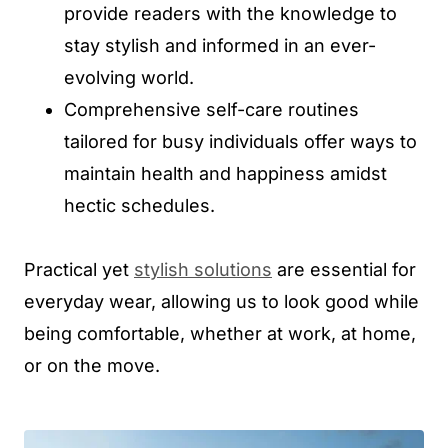
provide readers with the knowledge to
stay stylish and informed in an ever-
evolving world.
Comprehensive self-care routines
tailored for busy individuals offer ways to
maintain health and happiness amidst
hectic schedules.
Practical yet
stylish solutions
are essential for
everyday wear, allowing us to look good while
being comfortable, whether at work, at home,
or on the move.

• _AIM OF THE EXERCISE_:
Using the records above, please retype only the run of lines from the line holding "tailored for busy individuals offer ways to" through the last line, both ends included.

• _ANSWER SPACE_:
tailored for busy individuals offer ways to
maintain health and happiness amidst
hectic schedules.
Practical yet
stylish solutions
are essential for
everyday wear, allowing us to look good while
being comfortable, whether at work, at home,
or on the move.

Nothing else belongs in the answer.